The assiduousness of the prayers in the temple, especially in some significant moments in the life of the Christian community, is the fourth pillar. In the gathering of the faithful, God works signs and wonders, strengthens and increases the community and disperses the disintegrating forces. The result is a beautiful and joyful life, which knows how to face human affairs, in their alternation between joys and sorrows, in the light of the Gospel, without escaping from reality, but with Paschal joy in the heart, which radiates an indestructible hope of life without end, with God, with the Blessed Virgin Mary and all the saints.

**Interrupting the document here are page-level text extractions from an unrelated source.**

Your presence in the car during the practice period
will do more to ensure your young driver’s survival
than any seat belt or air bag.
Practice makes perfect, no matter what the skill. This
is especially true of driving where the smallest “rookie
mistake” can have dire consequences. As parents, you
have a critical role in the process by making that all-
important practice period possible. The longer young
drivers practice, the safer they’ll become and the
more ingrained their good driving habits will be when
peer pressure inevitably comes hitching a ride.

The Gospel passage just proclaimed allows us to take another step forward. Jesus, addressing the Samaritan woman, tells her: “Woman … believe me, a time is coming when you will worship the Father neither on this mountain nor in Jerusalem. … Yet a time is coming and has now come when the true worshipers will worship the Father in the Spirit and in truth” (Jn 4, 21, 23). Jesus shifts attention well beyond the external place!
It is not decisive to worship God in a specific place. Instead, it is decisive to adore him in docility to the Holy Spirit, with a clear conscience, far from evil as redeemed by Christ. The splendour of the temple and of the liturgy is addressed to the souls so that they may in turn become splendid owing to the action of grace in them. In this way, prayer and adoration will become life and charity. They need – before the beauty of the temple of stones – the beauty of a docile heart, that loves the Lord and neighbour and makes room for God in every moment of existence.

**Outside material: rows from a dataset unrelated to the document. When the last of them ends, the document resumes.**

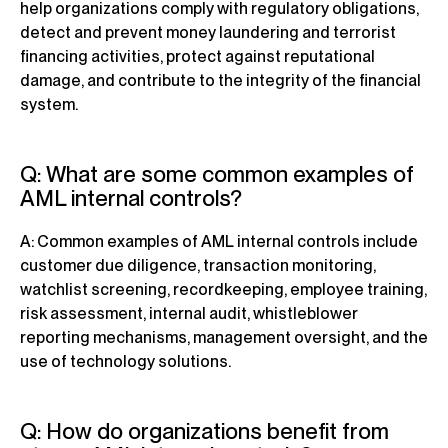
help organizations comply with regulatory obligations,
detect and prevent money laundering and terrorist
financing activities, protect against reputational
damage, and contribute to the integrity of the financial
system.
Q: What are some common examples of
AML internal controls?
A: Common examples of AML internal controls include
customer due diligence, transaction monitoring,
watchlist screening, recordkeeping, employee training,
risk assessment, internal audit, whistleblower
reporting mechanisms, management oversight, and the
use of technology solutions.
Q: How do organizations benefit from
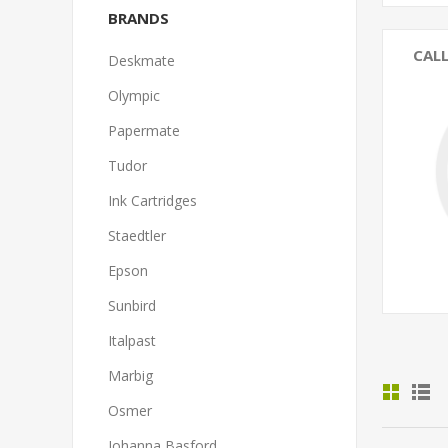
BRANDS
CAL
Deskmate
Olympic
Papermate
Tudor
Ink Cartridges
Staedtler
Epson
Sunbird
Italpast
Marbig
Osmer
Johanna Basford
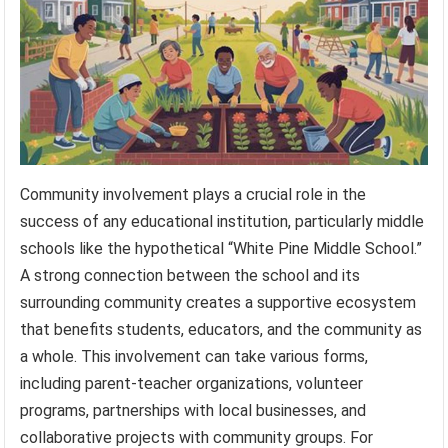
Community involvement plays a crucial role in the
success of any educational institution, particularly middle
schools like the hypothetical “White Pine Middle School.”
A strong connection between the school and its
surrounding community creates a supportive ecosystem
that benefits students, educators, and the community as
a whole. This involvement can take various forms,
including parent-teacher organizations, volunteer
programs, partnerships with local businesses, and
collaborative projects with community groups. For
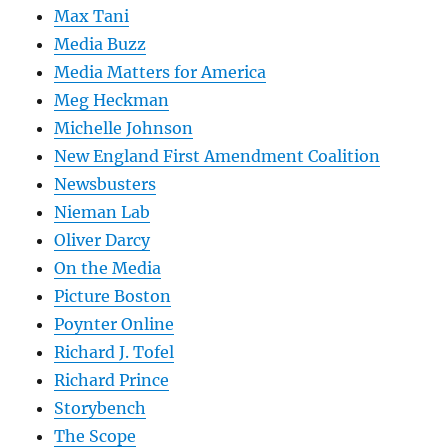
Max Tani
Media Buzz
Media Matters for America
Meg Heckman
Michelle Johnson
New England First Amendment Coalition
Newsbusters
Nieman Lab
Oliver Darcy
On the Media
Picture Boston
Poynter Online
Richard J. Tofel
Richard Prince
Storybench
The Scope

On the day when Monreale rejoices at the memory of the dedication of its Cathedral and joyfully commemorates the entry into the archdiocese of its Pastor, we can repeat the words of the Praeconium Paschale that resounded in the glorious night of Christ’s Resurrection: “Rejoice, let Mother Church also rejoice, arrayed with the lightning of His glory, let this holy building shake with joy, filled with the mighty voices of the peoples!”
May the innumerable graces bestowed by the Lord be an occasion for deep gratitude and a reason for renewed commitment, on a personal and family level, as well as ecclesial and communitarian. May the Virgin Mother of God, to whom this temple is dedicated with the title of Nascent Mary, Saint Castrensis and all the saints of this archdiocese, together with Saint Rosalia, Saint Agatha and the Blessed Father Giuseppe (Pino) Puglisi, be your powerful intercessors with the Father, so that He may give you every good, consolation and grace. So be it.